▶ [EXERCISE INSTRUCTIONS] Continue the article on choosing between bank and NBFC fixed deposits from its last sentence.

▶ [EXCERPT PROVIDED]
+-------+

The money set aside as an emergency fund should be kept in bank FDs. You don’t want such funds stuck with financially strained NBFCs or companies.

October 16, 2023 / 06:59 IST
Bank fixed deposits

Banks offering 7 percent or more should be sufficient as the primary place for FDs.


Depositors are spoilt for choice these days. Not only have the Reserve Bank of India’s interest rate hikes made bank fixed deposits attractive again (most bank FD rates hover at about 7 percent), but even non-banking finance companies are offering as much as 8-9 percent on deposits.

Naturally, depositors are tempted by the higher rates. But is that the right approach? Is it prudent to place your funds with whoever offers the highest rate? The answer is: No. We will discuss the reasons in a bit.

Choosing between a bank and an NBFC can be difficult when you look at factors other than interest rates. First, let’s understand something fundamental.

Why do NBFCs offer higher interest rates?

Banks and NBFCs need money to lend. And both are allowed to raise money from depositors. But NBFCs, unlike banks, don’t have the luxury of raising ‘easier and cheaper’ money via savings/current accounts (CASA).

Also, given the structure of their business and their different regulatory requirements, NBFCs have additional credit risk built into their fabric. And because of this, NBFCs generally offer higher rates than bank FDs.

While the risks are higher for NBFCs – that’s the fundamental reason they offer higher rates – this doesn’t mean that all NBFCs are highly risky. There are hundreds of NBFCs but very few are allowed to collect deposits.

+-------+

▶ [EXTRACTED RECORDS]
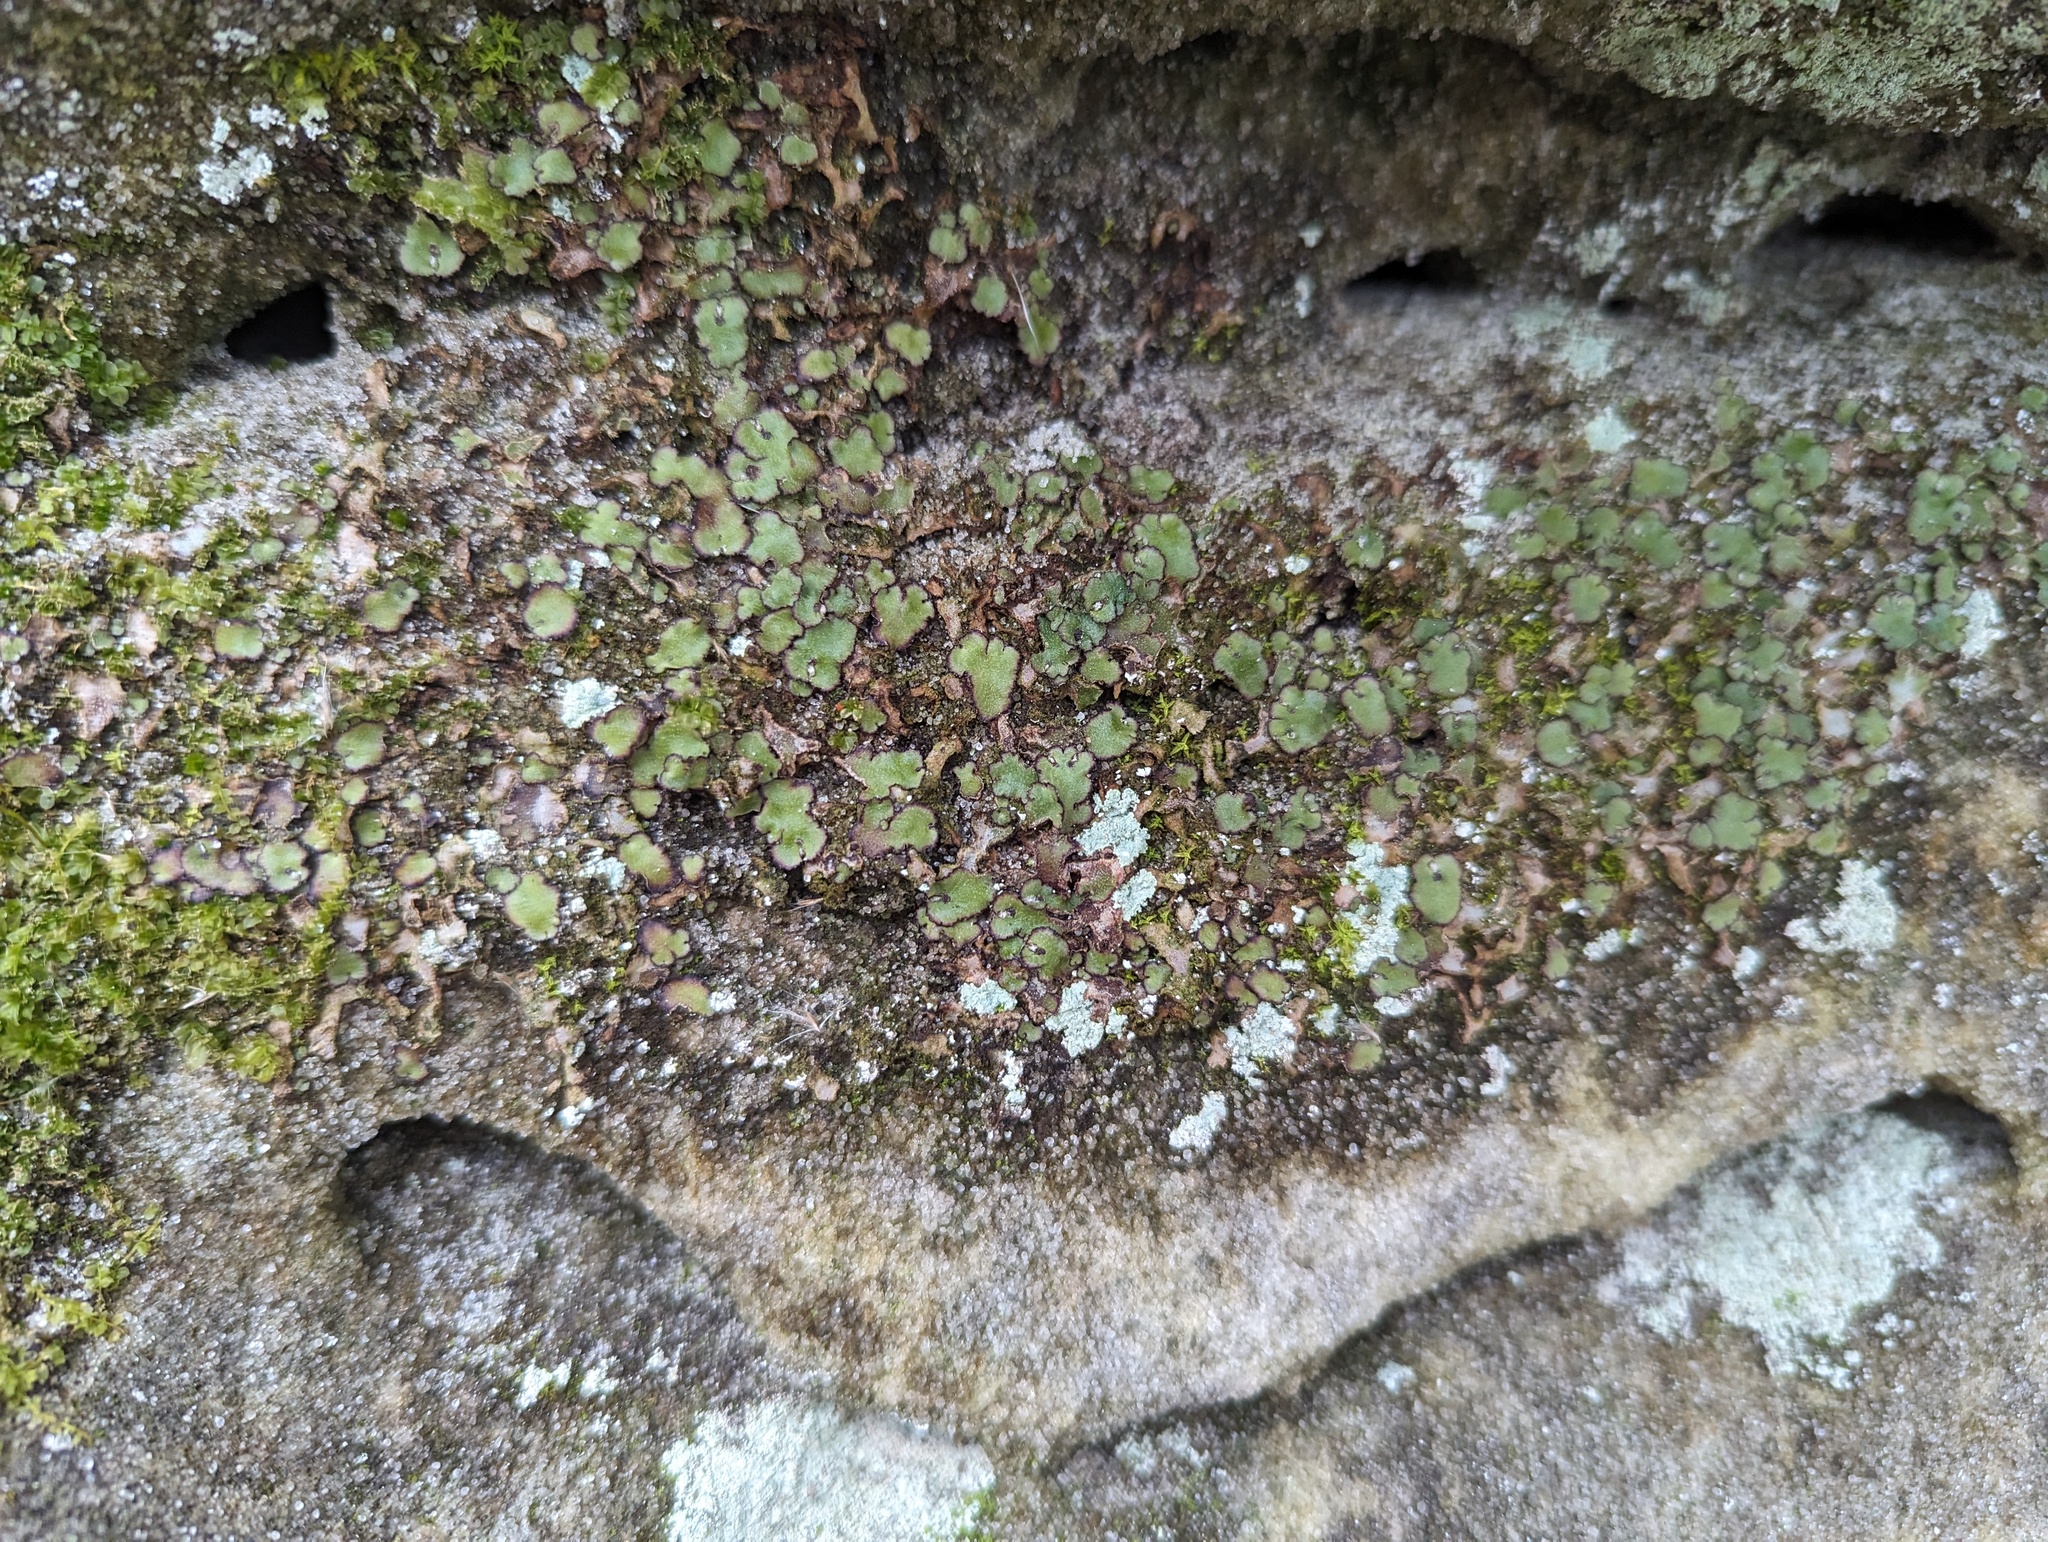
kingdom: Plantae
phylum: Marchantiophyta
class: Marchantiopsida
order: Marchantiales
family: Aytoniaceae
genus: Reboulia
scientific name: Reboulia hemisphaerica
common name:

+-------+

▶ [RESPONSE BOX]
All NBFCs are not the same and hence, they should be evaluated accordingly. An NBFC that lends to riskier small enterprises is definitely riskier than one that lends to housing finance, isn’t it?

An easy way to assess risk is to look at credit ratings. These ratings can help individuals determine the creditworthiness of NBFCs. Those with low ratings are riskier than those with higher ratings and generally offer higher rates.

While high rates can be very attractive, one must not forget that risky entities offer such rates to compensate for high risk-taking.

Another way is to scrutinise the finances of the company – look into the balance sheet, profit & loss statement, and non-performing asset levels. But this isn’t possible for everyone.

Also read | Fixed deposit: Top 10 banks where investors prefer to park their money

Should you invest in FDs offered by NBFCs?

Yes, you can, provided you are careful and not blinded by high rates.

Here’s how to allocate your FD money:

  • If you have only a few lakh rupees to park in FDs, then earning 1-2 percent more may not result in substantial incremental benefits. Banks offering 7 percent or more should be sufficient as the primary place for FDs. Also, for those who keep less than Rs 5 lakh in the bank, the mandated insurance cover of Rs 5 lakh comes in handy.
  • Money earmarked as an emergency fund should be kept in bank FDs. You don’t want to be in a financial emergency with your funds stuck in an NBFC/corporate deposit of a financially strained company. Keep things simple when it comes to emergency funds. Use bank FDs for them.
  • For those who keep large amounts in bank FDs and are now thinking of NBFC deposits, here is a suggested strategy:
  • It is best to spread at least 70-75 percent of your FD money in banks, that too in RBI-identified systemically important banks or larger banks.
  • The remaining 25-30 percent can be deposited in other banks or NBFCs that offer higher rates. While doing so, assess the creditworthiness and background of the NBFC and try to stay with the most reputed and trustworthy names with AAA or similar high ratings.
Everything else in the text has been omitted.